Can you continue the news piece about the water district's strategic plan and affordable housing from the point right after "I am concerned," McAllister said?

:: TEXT UNDER STUDY ::

-.-.-

A public meeting is set for Monday, March 11 in the library program room starting at 1:30 p.m.

The plan, which is available on the NSSWD website, looks at the purpose and goals of the NSSWD and would guide the organization through the next five years. It focuses on governance, water supply and management, communication and engagement, asset management, organizational strength and financial management.

Community engagement has already begun around the document, with ratepayers and community members completing a NSSWD customer satisfaction survey. Additionally, the Salt Spring Housing Action Committee, which runs the Salt Spring Solutions website, is conducting a letter-writing campaign and inviting people to the event to ask the district to prioritize affordable housing solutions.

“The NSSWD’s moratorium, which is a really great climate and conservation policy, has the unintended consequence of making it extremely difficult for any densified or non-market housing to happen,” said Jason Mogus, one of the organizers of SHAC. He added that inviting people to the open house is a way to “thank [the NSSWD] for doing a great job, [and] to ask them to take another look at this housing issue and see if there are creative ways that they can work with other stakeholders in the community to solve it, because right now it’s not on their radar.”

The housing issue was discussed at the district’s monthly trustees meeting on Feb. 28. Trustee Michael McAllister emphasized that though affordable housing is not within the mandate of the district and therefore not considered a strategic priority, the board of trustees is concerned about the issue.

“We’ve had a number of discussions on affordable housing. I don’t want it out there that we haven’t talked about the issues of affordable housing and we’ve had some of those discussion in closed meetings and we can’t talk about those. The fact is that we are concerned. I am concerned,” McAllister said.

-.-.-

:: DATA ::
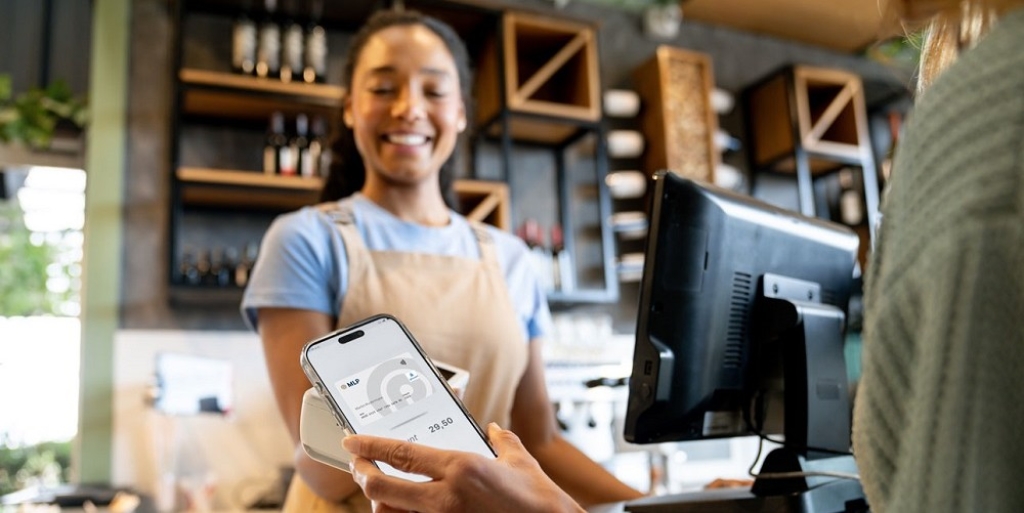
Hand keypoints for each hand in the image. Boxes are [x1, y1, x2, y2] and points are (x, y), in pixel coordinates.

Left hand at [344, 423, 583, 512]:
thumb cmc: (539, 500)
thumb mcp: (520, 462)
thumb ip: (502, 441)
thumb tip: (493, 430)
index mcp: (461, 468)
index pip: (401, 454)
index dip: (370, 447)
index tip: (352, 441)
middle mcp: (447, 497)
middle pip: (383, 488)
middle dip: (362, 475)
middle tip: (357, 465)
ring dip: (379, 502)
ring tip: (378, 489)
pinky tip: (401, 507)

-.-.-

:: EXERCISE OUTPUT ::
Allowing exceptions to the moratorium would open the district up to risk, McAllister and new trustee Gary Gagne added.

The Salt Spring Solutions group has stated that conservation measures that include water catchment systems and grey water management cannot occur within the North Salt Spring Waterworks District. However, according to the moratorium policy and district staff, rainwater catchment and reuse are not within the district’s authority. The moratorium policy only applies to applications for water service connections made after Oct. 1, 2014. Under the policy, all properties currently served are entitled to one 19-mm connection, and any changes to the size of that connection or applications for new connections will be denied.

“The root of the problem is that it puts 100 per cent of the restrictions on new customers and zero per cent of the restrictions on existing customers,” Mogus said. “It’s kind of a water justice issue . . . The cost of the moratorium has to be borne on anyone that wants to do anything that is out of the ordinary.”

As of Monday afternoon, 34 people had sent letters to the district.